Sanctions. Pursuant to the Ordinance, the Enforcement Committee of the ACPR may levy the following sanctions in the case of breach of capital requirements regulation:

  • In respect of a mixed financial holding company, a mixed parent company of a financing company that failed to submit to an inspection from the ACPR, or to defer to an injunction from the ACPR, a pecuniary sanction of up to €1 million;
  • A pecuniary sanction of up to 10 percent of the total annual net turnover of the institution in the preceding financial year; where the undertaking to be sanctioned is the subsidiary of a parent undertaking, the relevant figure to be taken into account is the gross income resulting from the consolidated financial statements of the ultimate parent undertaking in the preceding financial year, or up to twice the amount of the benefit derived from the breach where such benefit may be determined;
  • In addition to issuing a warning, a reprimand, a partial prohibition from performing certain transactions, or a partial or total withdrawal of license, a credit institution, investment firm, financing company, mixed financial holding company, or mixed parent company of a financing company may be given a pecuniary sanction of up to 10 percent of the annual net turnover;
  • In the case of natural persons incurring direct and personal liability in the breach, senior managers, or members of the management body or equivalent, a temporary ban not exceeding 10 years and/or a fine of up to €5 million, or up to twice the amount of the benefit derived from the breach where such benefit may be determined.

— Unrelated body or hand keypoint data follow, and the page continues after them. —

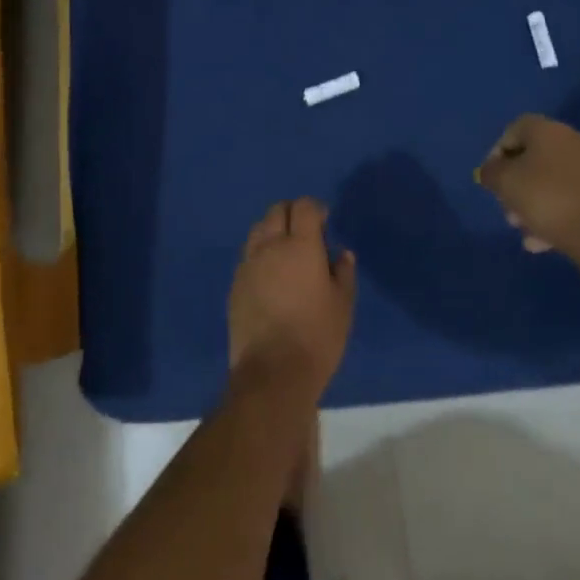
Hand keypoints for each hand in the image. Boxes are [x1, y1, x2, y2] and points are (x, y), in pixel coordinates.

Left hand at [228, 198, 357, 400]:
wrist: (272, 372)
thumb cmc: (317, 336)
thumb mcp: (343, 305)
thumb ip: (343, 272)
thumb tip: (341, 253)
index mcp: (300, 245)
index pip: (304, 207)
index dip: (315, 208)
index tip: (324, 221)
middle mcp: (270, 246)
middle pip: (276, 211)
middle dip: (292, 213)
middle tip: (306, 232)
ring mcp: (248, 264)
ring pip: (258, 230)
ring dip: (273, 231)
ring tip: (286, 252)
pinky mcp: (235, 283)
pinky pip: (248, 256)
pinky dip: (260, 254)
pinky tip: (270, 276)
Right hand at [475, 115, 579, 281]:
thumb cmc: (550, 200)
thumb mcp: (505, 183)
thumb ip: (491, 172)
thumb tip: (491, 171)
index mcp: (549, 130)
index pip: (513, 130)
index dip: (496, 153)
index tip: (491, 180)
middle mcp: (574, 141)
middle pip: (534, 158)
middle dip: (516, 184)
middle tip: (508, 210)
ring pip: (553, 182)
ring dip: (534, 203)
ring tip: (525, 231)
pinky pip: (573, 199)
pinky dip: (557, 215)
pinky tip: (545, 241)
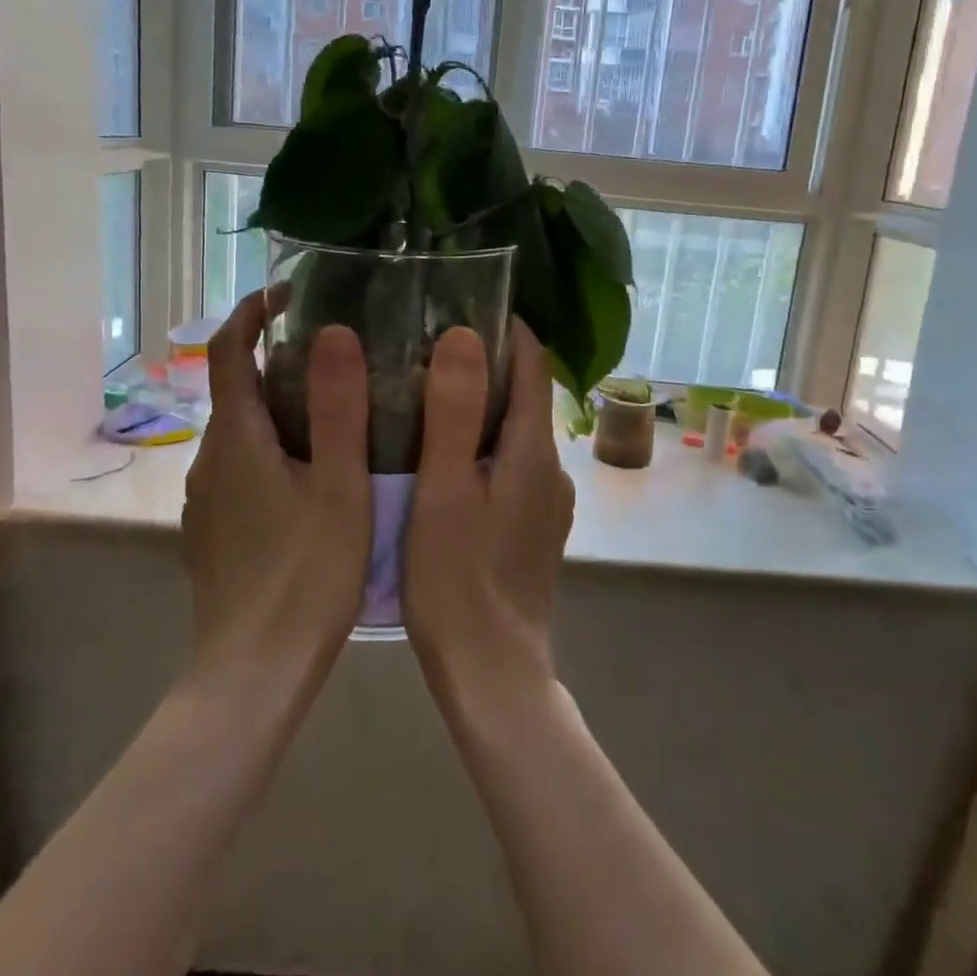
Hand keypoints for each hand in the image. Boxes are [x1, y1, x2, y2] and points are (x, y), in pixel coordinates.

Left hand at [181, 290, 371, 684]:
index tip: (292, 292)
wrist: (254, 671)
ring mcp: (205, 498)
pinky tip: (311, 478)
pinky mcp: (212, 529)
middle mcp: (209, 458)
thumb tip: (335, 332)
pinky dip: (271, 449)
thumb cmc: (307, 574)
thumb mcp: (339, 486)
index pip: (230, 349)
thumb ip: (338, 408)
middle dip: (279, 361)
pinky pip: (240, 467)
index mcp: (237, 438)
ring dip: (278, 409)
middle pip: (238, 389)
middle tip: (340, 359)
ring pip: (241, 432)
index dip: (254, 310)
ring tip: (336, 415)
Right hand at [403, 321, 575, 700]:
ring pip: (516, 433)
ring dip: (481, 406)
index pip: (533, 363)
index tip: (461, 304)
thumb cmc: (456, 578)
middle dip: (485, 363)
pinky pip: (511, 465)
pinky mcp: (535, 527)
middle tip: (425, 347)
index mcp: (532, 450)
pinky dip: (483, 446)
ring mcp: (547, 501)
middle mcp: (551, 468)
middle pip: (525, 395)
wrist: (492, 672)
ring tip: (425, 396)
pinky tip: (444, 460)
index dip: (505, 327)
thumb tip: (462, 334)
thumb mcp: (443, 489)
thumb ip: (453, 411)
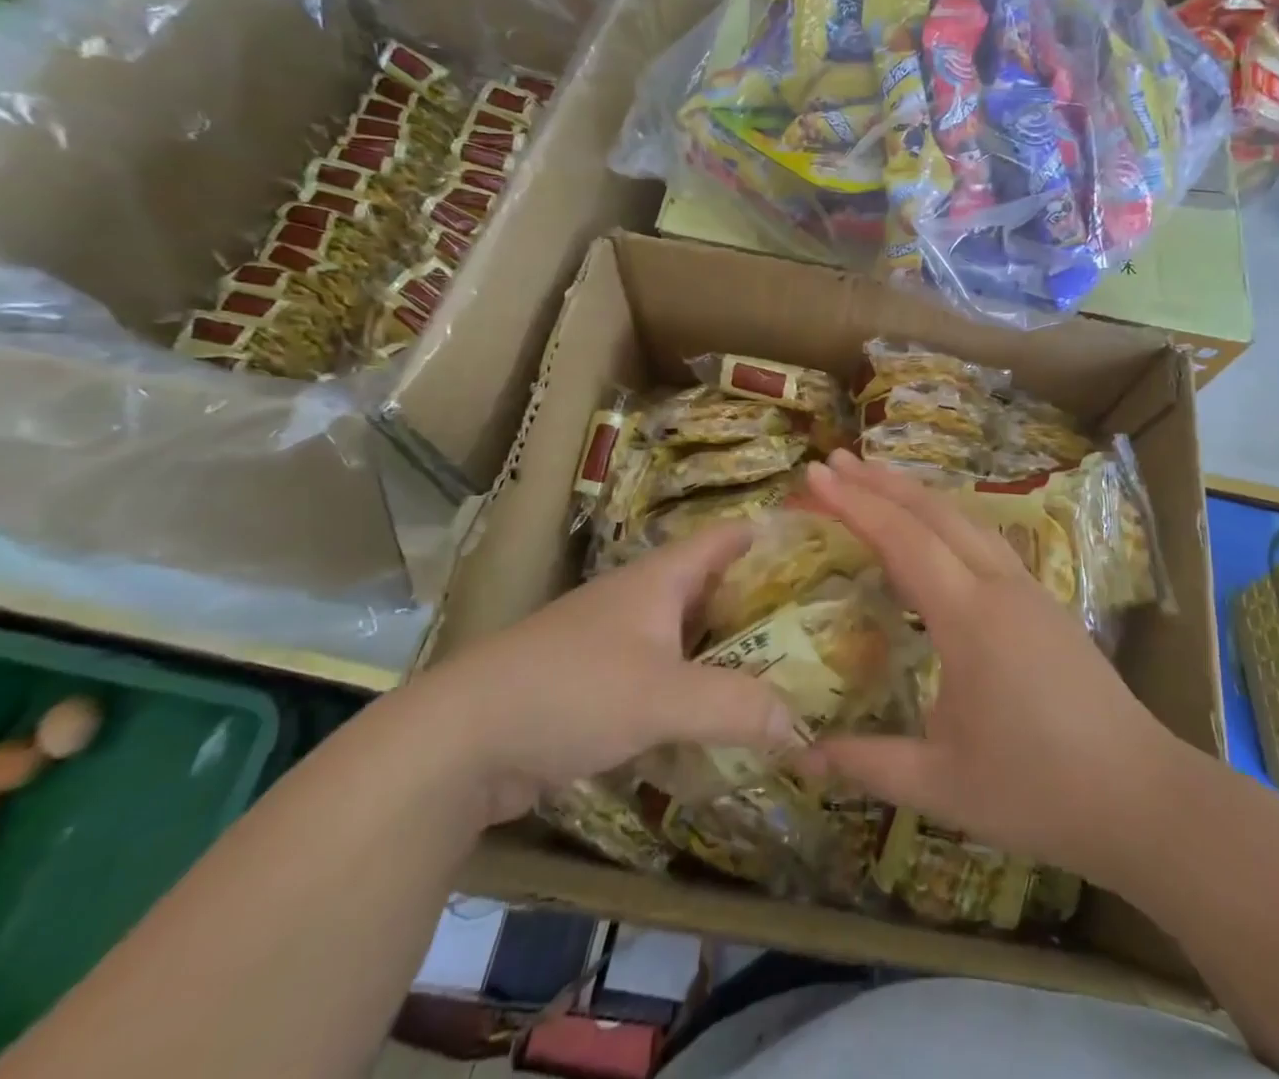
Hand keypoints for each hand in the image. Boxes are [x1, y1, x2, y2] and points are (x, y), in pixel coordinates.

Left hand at [415, 523, 805, 825]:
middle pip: (712, 589)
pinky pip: (664, 680)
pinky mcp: (597, 689)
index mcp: (658, 580)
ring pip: (689, 638)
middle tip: (817, 625)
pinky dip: (696, 693)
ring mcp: (615, 645)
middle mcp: (640, 602)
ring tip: (784, 673)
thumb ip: (735, 707)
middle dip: (761, 604)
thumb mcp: (661, 696)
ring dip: (729, 653)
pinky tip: (722, 721)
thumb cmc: (569, 692)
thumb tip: (803, 726)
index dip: (768, 536)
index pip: (725, 539)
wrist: (459, 742)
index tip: (818, 547)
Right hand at [797, 451, 1190, 888]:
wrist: (1143, 798)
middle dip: (881, 482)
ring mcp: (1028, 590)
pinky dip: (946, 520)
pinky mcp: (1045, 604)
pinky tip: (934, 537)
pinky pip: (985, 541)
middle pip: (935, 512)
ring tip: (876, 482)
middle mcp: (999, 587)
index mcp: (970, 619)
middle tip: (835, 461)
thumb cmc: (1038, 791)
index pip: (902, 540)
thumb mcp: (942, 785)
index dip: (855, 503)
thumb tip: (799, 756)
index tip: (815, 474)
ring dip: (917, 495)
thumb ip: (869, 764)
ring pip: (966, 520)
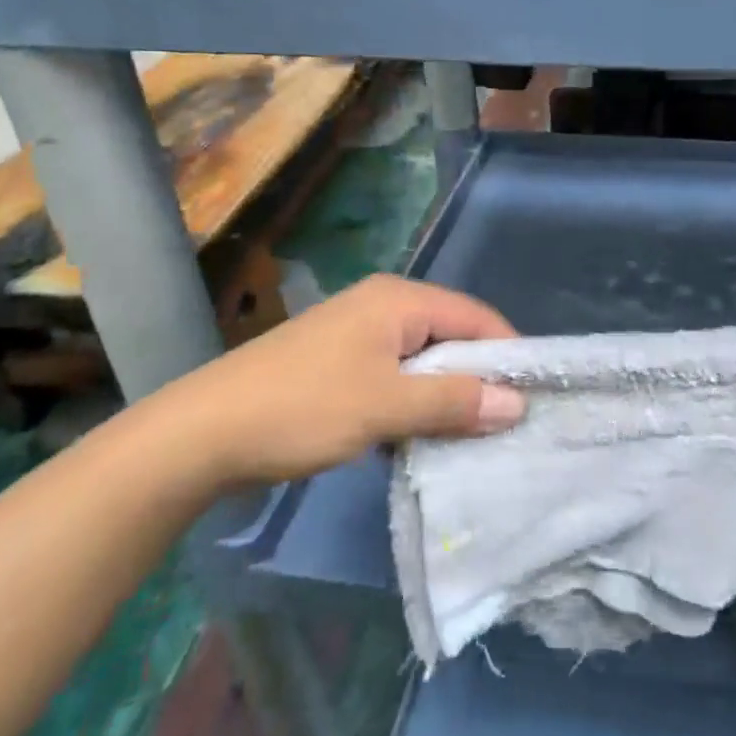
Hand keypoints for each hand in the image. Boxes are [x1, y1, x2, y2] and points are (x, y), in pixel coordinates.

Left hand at [155, 274, 523, 488]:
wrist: (201, 433)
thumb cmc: (302, 408)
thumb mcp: (386, 406)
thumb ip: (454, 402)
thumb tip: (518, 403)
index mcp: (399, 299)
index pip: (476, 317)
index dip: (508, 353)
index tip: (534, 397)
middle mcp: (383, 304)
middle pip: (452, 334)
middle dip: (479, 376)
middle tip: (507, 423)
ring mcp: (358, 332)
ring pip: (424, 358)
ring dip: (446, 393)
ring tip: (471, 435)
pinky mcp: (340, 361)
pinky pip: (397, 374)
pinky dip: (414, 400)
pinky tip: (421, 435)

Timing for Entry Into Force

Entry into force of the Ordinance is phased in as follows:

  • Governance rules entered into force on January 1, 2014;
  • New regulatory powers conferred on, and sanctions that may be levied by, the ACPR take immediate effect;
  • Country-by-country reporting with respect to name(s), nature of activities, geographical location, turnover, and number of employees on a full time equivalent basis will be required for credit institutions, holding financial companies, and mixed holding financial companies and investment firms as from July 1, 2014; on July 1, 2014 at the latest, globally systemically important institutions will be required to disclose profit or loss before tax, tax on profit or loss, and public subsidies received to the EU Commission alone;
  • Provisions relating to liquidity will enter into force when relevant guidance is issued by the European Banking Authority;
  • Capital buffers will enter into force in circumstances to be set by way of secondary legislation and at the latest on January 1, 2019.

The content of this article is intended to provide a general guide to the subject matter. Specialist advice should be sought about your specific circumstances.